━━━━━ Supplied text ━━━━━

[Bug bootstrap/63432] [5 Regression] profiledbootstrap failure with bootstrap-lto

[tejohnson at google dot com]

https://gcc.gnu.org/bugzilla/show_bug.cgi?id=63432

--- Comment #16 from Teresa Johnson <tejohnson at google dot com> ---
On Sat, Oct 4, 2014 at 8:34 AM, Teresa Johnson <tejohnson@google.com> wrote:
> On Fri, Oct 3, 2014 at 11:15 PM, Teresa Johnson <tejohnson@google.com> wrote:
>> On Fri, Oct 3, 2014 at 3:35 PM, Teresa Johnson <tejohnson@google.com> wrote:
>>> Thanks to H.J. for the test case, I have reproduced the issue. It
>>> exposed two separate problems. Cc'ing Honza and Jeff for input on the
>>> profile count and jump threading issues, respectively.
>>>
>>> The first is that we are calling my new freqs_to_counts_path in cases
>>> where the functions do have non-zero profile counts. I am invoking
>>> this when either the profile status is != PROFILE_READ, or when the
>>> entry block count is 0. The latter is the case where the read in
>>> profile had zero counts for the function, so we kept the guessed
>>> frequencies (see counts_to_freqs in predict.c). In some cases I am
>>> finding the the profile count on the entry block is 0, but the rest of
>>> the blocks (bb 2 and descendants) have non-zero profile counts. I
>>> thought the way to check for this case was to look at the entry
>>> block's count, and in fact that is what we seem to do in other places.
>>> I could also check the entry block successor counts, or I could simply
>>> check the blocks along the path (to see if they all have 0 counts but
>>> non-0 frequencies). I don't want to check all bbs in the function for
>>> every path. Honza, is there a good way to detect this case (function
>>> is marked PROFILE_READ but has all-0 bb counts and we kept the
>>> estimated frequencies)?

━━━━━ Material supplied ━━━━━

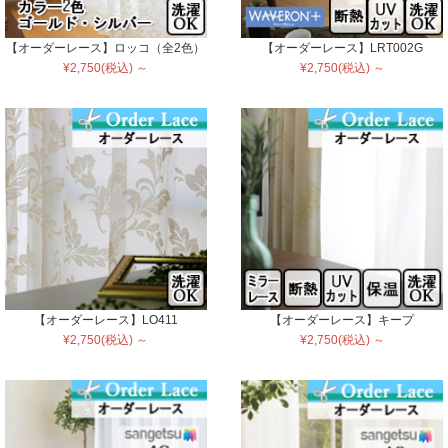
【オーダーレース】ロッコ（全2色）
【オーダーレース】LRT002G
¥2,750(税込) ～
¥2,750(税込) ～
【オーダーレース】LO411
【オーダーレース】キープ
¥2,750(税込) ～
¥2,750(税込) ～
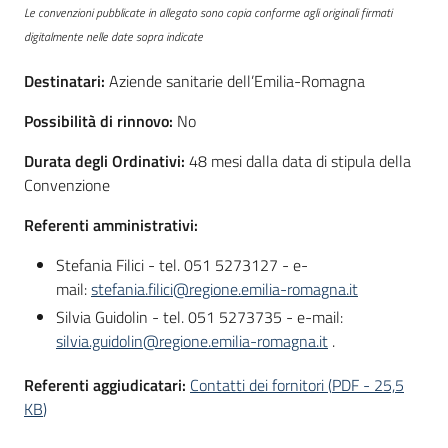
Le convenzioni pubblicate in allegato sono copia conforme agli originali firmati
digitalmente nelle date sopra indicate
Destinatari:
Aziende sanitarie dell’Emilia-Romagna
Possibilità di rinnovo:
No
Durata degli Ordinativi:
48 mesi dalla data di stipula della
Convenzione
Referenti amministrativi:
Stefania Filici - tel. 051 5273127 - e-
mail:
stefania.filici@regione.emilia-romagna.it
Silvia Guidolin - tel. 051 5273735 - e-mail:
silvia.guidolin@regione.emilia-romagna.it
.
Referenti aggiudicatari:
Contatti dei fornitori
(
PDF
-
25,5
KB
)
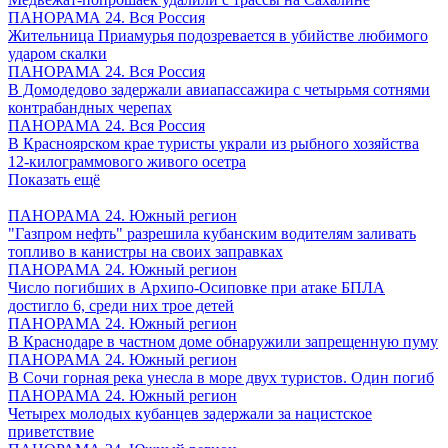
ПАНОРАМА 24. Вся Россия
Жительница Приамурья подозревается в убийстве любимого
ударом скалки
ПАНОРАМА 24. Вся Россия
В Домодедово задержали авиапассажира с четырьмя сотнями
контрабандных черепах
ПАНОРАМА 24. Вся Россия
В Красноярском крае туристы украли из рыбного хозяйства
12-килограммового живого осетра
Показать ещё
ПАНОРАМА 24. Южный регион
"Газпром нефть" разрешила кубанским водителям заливать
топливо в канистры на своих заправках
ПАНОРАМА 24. Южный регион
Число погибших в Архипо-Осиповке при атаке БПЛА
достигло 6, среди них трое детей
ПАНОРАМА 24. Южный регион
В Краснодаре в частном доме обнаружили запрещенную пуму
ПАНОРАМА 24. Южный регион
В Сочи горная река унесла в море двух туристов. Один погиб
ПАНОРАМА 24. Южный регион
Четырех молодых кубанцев задержали за нацистское
приветствие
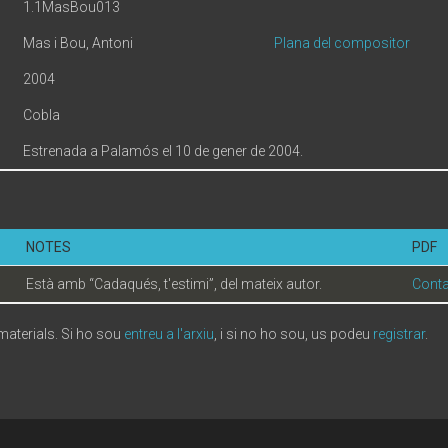
1.1MasBou013
Mas i Bou, Antoni
Plana del compositor
2004
Cobla
Estrenada a Palamós el 10 de gener de 2004.
NOTES
PDF
Està amb “Cadaqués, t'estimi”, del mateix autor.
Conta
 materials. Si ho sou
entreu a l'arxiu
, i si no ho sou, us podeu
registrar
.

━━━━━

Parts of the exercise:
1. Answer these questions about the bug report:
(a) What is the bug number?
(b) Who is asked for input on the jump threading issue?
(c) Which file holds counts_to_freqs?
2. Retype the records from the line holding "Le convenzioni pubblicate" through the end of the records, both ends included, and leave the pictures out.

Answers for the tasks:
1.
(a) 63432
(b) Jeff
(c) predict.c

2.
Le convenzioni pubblicate in allegato sono copia conforme agli originali firmati
digitalmente nelle date sopra indicate
Destinatari:
Aziende sanitarie dell’Emilia-Romagna
Possibilità di rinnovo:
No
Durata degli Ordinativi:
48 mesi dalla data di stipula della
Convenzione
Referenti amministrativi:
Stefania Filici - tel. 051 5273127 - e-
mail:
stefania.filici@regione.emilia-romagna.it
Silvia Guidolin - tel. 051 5273735 - e-mail:
silvia.guidolin@regione.emilia-romagna.it
.
Referenti aggiudicatari:
Contatti dei fornitori
(
PDF
-
25,5
KB
)
ПАНОРАМА 24. Вся Россия
Жительница Приамурья подозревается в убийстве любимого
ударом скалки
ПАНОРАМА 24. Вся Россия
В Домодедово задержали авиапассажира с четырьмя сотнями
контрабандных черепах
ПАНОРАМА 24. Вся Россия
В Красноярском крае туристы украли из рыбного хозяйства
12-килограммового живого осетра
Показать ещё
ПАНОРАМА 24. Южный регион
"Газпром нефть" разрешила кубанским водителям заливать
топливо в канистры на своих заправках
ПАНОРАМА 24. Южный регион
Число погибших в Архипо-Осиповке при атаке БПЛА
достигло 6, среди них трое детей
ПАНОРАМА 24. Южный регион
В Краснодаре в частном доме обнаружили запрещенную пуму
ПАНОРАМА 24. Южный регион
В Сочи горная река унесла в море двух туристов. Один погиб
ПАНОРАМА 24. Южный регион
Четырех молодых кубанцев задержали за нацистское
приветствие
1.1MasBou013
Mas i Bou, Antoni
Plana del compositor
2004
Cobla
Estrenada a Palamós el 10 de gener de 2004.
NOTES
PDF
Està amb “Cadaqués, t'estimi”, del mateix autor.
Conta
 materials. Si ho sou
entreu a l'arxiu
, i si no ho sou, us podeu
registrar
.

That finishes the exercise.